Sure, you can use Disney, Microsoft, Volkswagen, and WordPress marks referentially.

You cannot name products or services “Essential Disney”, “Enterprise Outlook”, “The Volkswagen Experiance”, or “Enterprise WordPress”.

Your allowed nominative use and/or a software license does not give you a license to title your own services with their trademarks. My suggestion would be to read through the Red Hat, Fedora Project, or Mozilla trademark guidelines and/or the Debian-Mozilla dispute article.

https://en.wikipedia.org/wiki/Debian–Mozilla_trademark_dispu...

Disagree. One of the criteria seems to be whether there is a reasonable substitute phrase or word to describe the product. I think we agree that there is no other word to describe the open-source package known as WordPress without using "WordPress".

What would you call your Wordpress hosting service if not "WordPress Hosting"? What would you call your Linux Hosting?

>Your allowed nominative use and/or a software license does not give you a license to title your own services with their trademarks.

Citation?

My understanding is that litmus test is whether the naming implies endorsement or "official-ness" of the offering.
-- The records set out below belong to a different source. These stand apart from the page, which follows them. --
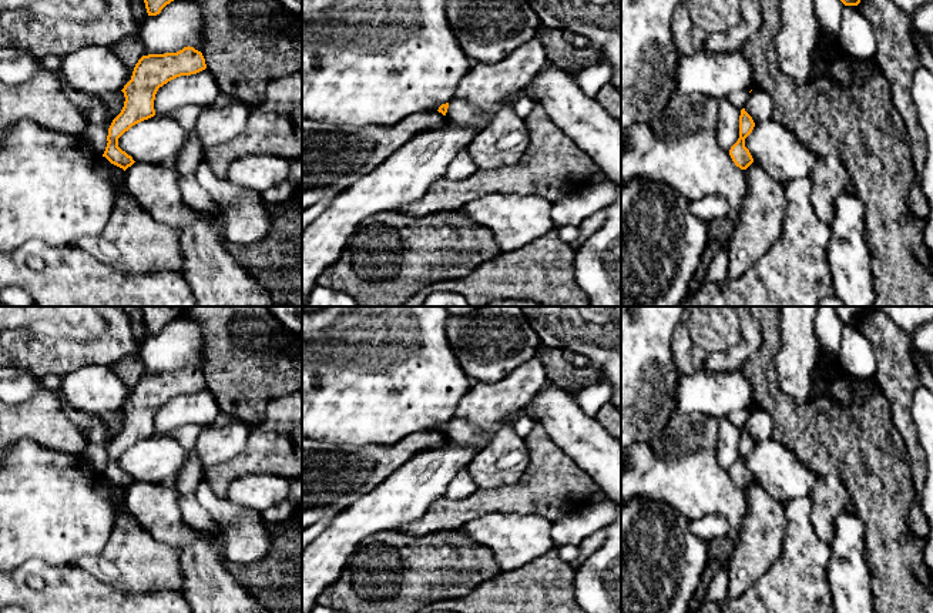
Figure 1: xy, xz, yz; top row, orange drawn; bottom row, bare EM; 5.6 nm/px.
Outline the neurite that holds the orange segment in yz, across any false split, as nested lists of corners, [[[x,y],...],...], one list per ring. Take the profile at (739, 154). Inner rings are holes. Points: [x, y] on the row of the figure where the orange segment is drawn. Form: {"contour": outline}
{"contour": [[[742,108],[739,115],[739,138],[729,150],[732,161],[741,170],[746,170],[754,163],[749,150],[745,147],[745,138],[752,133],[754,127],[752,117]]]}

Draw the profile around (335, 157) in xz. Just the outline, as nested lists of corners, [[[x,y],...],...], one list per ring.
[[[439,111],[412,114],[395,125],[336,125],[302,120],[302,211],[322,198],[333,198],[380,167],[413,135],[443,128],[447,118]]]

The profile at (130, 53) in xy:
[[[131,0],[134,19],[138,24],[138,31],[128,38],[113,44],[110,48],[115,51],[118,57],[124,60],[124,64],[134,70],[138,60],[142,57],[141,30],[144,20],[148,17],[144,0]]]

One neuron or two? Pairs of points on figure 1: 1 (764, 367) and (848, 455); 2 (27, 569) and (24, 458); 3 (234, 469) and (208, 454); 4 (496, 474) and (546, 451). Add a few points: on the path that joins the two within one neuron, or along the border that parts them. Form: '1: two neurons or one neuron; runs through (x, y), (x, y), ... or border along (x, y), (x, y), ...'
1: one neuron; runs through (769, 392), (806, 429), (822, 432)
2: two neurons; border along (60, 565), (27, 559), (14, 570)
3: two neurons; border along (247, 439), (247, 444), (232, 458), (205, 468)
4: two neurons; border along (524, 439), (529, 466), (509, 486)

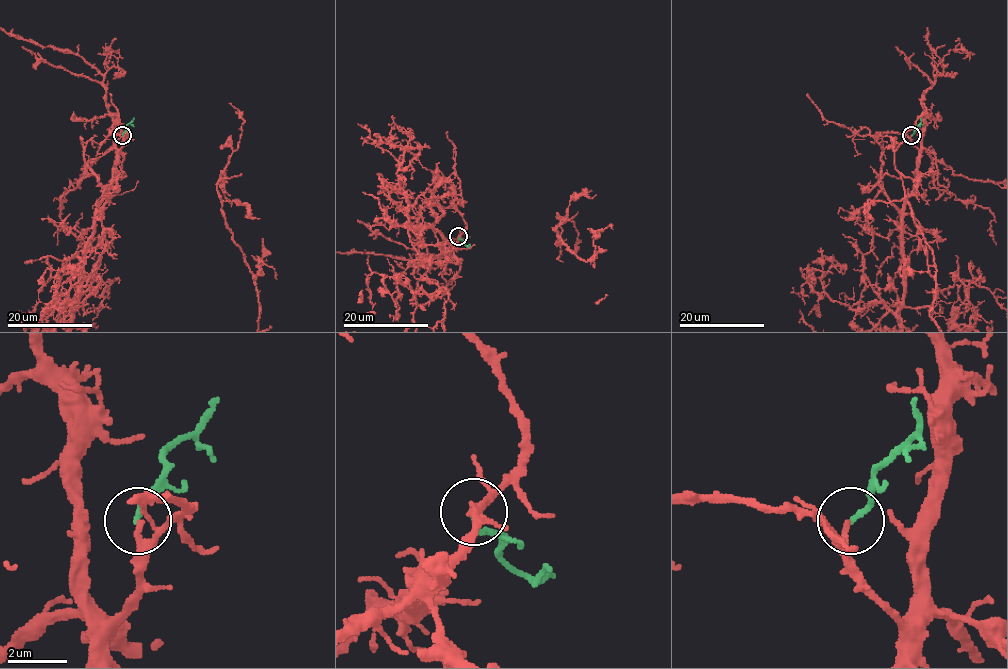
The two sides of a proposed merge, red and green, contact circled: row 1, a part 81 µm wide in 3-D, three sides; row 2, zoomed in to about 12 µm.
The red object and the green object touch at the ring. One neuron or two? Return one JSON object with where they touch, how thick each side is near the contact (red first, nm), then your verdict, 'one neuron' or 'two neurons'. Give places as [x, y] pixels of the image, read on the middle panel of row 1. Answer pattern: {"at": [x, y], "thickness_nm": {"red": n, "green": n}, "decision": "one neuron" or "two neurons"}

There is no hard and fast rule like you're claiming. It's all context dependent. So while a court may find that this causes confusion I don't see it as obvious like you seem to.

Your link, while interesting (thanks!) doesn't appear to be a good analogue. Based on my reading of that page:

Debian decided it couldn't use the Firefox logo because it didn't meet their standards for openness (as it was protected by copyright). So they included "Firefox" without the logo. Subsequently, Mozilla complained that they couldn't use the Firefox name without using all the branding in its entirety. And so... Debian rebranded Firefox (and other Mozilla software) to something else.

In other words, it was Debians policy that prevented them from using the logo, not Mozillas. That's not at all the same. And anyways, none of this was tried in court (thankfully) so it wouldn't be a precedent anyways.